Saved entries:
==============================

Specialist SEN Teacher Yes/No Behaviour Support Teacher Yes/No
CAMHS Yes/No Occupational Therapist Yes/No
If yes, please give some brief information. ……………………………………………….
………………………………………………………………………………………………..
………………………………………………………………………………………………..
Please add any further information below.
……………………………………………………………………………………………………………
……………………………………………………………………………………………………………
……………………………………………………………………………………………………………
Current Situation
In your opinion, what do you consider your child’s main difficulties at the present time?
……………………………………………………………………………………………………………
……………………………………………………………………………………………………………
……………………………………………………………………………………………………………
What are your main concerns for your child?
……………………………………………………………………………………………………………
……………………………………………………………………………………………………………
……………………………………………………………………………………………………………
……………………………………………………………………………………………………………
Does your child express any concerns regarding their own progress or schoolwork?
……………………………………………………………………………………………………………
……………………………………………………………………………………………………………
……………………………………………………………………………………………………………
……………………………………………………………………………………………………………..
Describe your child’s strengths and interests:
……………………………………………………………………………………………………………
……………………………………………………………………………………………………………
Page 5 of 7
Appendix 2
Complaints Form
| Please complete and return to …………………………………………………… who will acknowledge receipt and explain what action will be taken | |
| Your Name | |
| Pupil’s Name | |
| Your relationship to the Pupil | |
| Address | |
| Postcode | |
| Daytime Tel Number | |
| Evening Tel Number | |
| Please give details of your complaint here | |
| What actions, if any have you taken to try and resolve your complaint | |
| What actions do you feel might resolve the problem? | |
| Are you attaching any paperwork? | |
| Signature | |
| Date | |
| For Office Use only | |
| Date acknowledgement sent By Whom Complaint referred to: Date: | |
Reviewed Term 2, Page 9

==============================

(YOUR GOAL) Collect each line of the entries that has the word "main", copying it in full.

(WRITTEN SOLUTION)
In your opinion, what do you consider your child’s main difficulties at the present time?
What are your main concerns for your child?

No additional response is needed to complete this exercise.